Dimitri Sturdza
- Country (sports): Switzerland
- Born: 10 November 1938 (age 86) Iași, Romania

Singles
- Career record: 6–28

Grand Slam singles results
- French Open: 3R (1968)
- Wimbledon: 2R (1963, 1964, 1966)
- US Open: 2R (1964)

= Dimitri Sturdza =

Swiss former professional tennis player

Dimitri Sturdza (born 10 November 1938), also known as Tim Sturdza, is a Swiss former professional tennis player.

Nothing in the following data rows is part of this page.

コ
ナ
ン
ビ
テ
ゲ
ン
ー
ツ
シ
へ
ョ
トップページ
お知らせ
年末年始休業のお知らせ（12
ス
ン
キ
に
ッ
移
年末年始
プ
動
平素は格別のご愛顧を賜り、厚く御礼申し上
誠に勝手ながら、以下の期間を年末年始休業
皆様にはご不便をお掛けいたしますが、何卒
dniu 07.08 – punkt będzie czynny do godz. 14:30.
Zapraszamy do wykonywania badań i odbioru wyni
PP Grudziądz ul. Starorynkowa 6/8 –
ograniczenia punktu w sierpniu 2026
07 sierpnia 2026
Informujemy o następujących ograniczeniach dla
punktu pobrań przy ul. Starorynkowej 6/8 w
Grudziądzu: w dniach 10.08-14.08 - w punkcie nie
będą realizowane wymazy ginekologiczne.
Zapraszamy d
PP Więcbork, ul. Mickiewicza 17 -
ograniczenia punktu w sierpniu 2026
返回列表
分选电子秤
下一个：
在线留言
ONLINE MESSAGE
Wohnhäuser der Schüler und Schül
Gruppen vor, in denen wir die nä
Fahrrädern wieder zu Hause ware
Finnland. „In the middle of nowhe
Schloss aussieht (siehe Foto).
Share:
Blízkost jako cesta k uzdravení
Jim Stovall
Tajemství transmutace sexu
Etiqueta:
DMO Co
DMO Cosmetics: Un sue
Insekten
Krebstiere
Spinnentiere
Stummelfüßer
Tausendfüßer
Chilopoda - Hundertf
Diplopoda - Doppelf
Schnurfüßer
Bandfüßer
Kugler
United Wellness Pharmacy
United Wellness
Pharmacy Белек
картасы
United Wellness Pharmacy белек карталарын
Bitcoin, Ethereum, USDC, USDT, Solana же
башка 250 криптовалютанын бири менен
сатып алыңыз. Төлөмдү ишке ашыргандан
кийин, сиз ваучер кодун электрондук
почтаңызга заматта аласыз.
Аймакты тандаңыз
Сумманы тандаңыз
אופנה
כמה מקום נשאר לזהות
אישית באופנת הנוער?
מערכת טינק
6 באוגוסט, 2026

== Early life and ancestry ==
Born in Iași, he is the son of Prince Gheorghe Sturdza (born 1912) and his Norwegian wife, Margareta Kvaal. By birth, he is a member of the House of Sturdza, powerful Romanian aristocratic family that later settled in Lausanne, Switzerland. Paternally, he is great-great-grandson of Mihail Sturdza, the reigning Prince of Moldavia.

== Biography ==
During his youth, he traveled the world, using a French passport. Outside of tennis he holds a master's degree in atomic physics and was involved with the European space program.

== Career ==
Sturdza made the third round of the French Open once and was a Davis Cup player for Switzerland from 1964 to 1978, winning 17 rubbers. His best Davis Cup singles wins were over West Germany's Wilhelm Bungert in 1966 and France's Georges Goven in 1970. He was non playing captain of the Swiss team for the 1992 Davis Cup World Group final against the United States.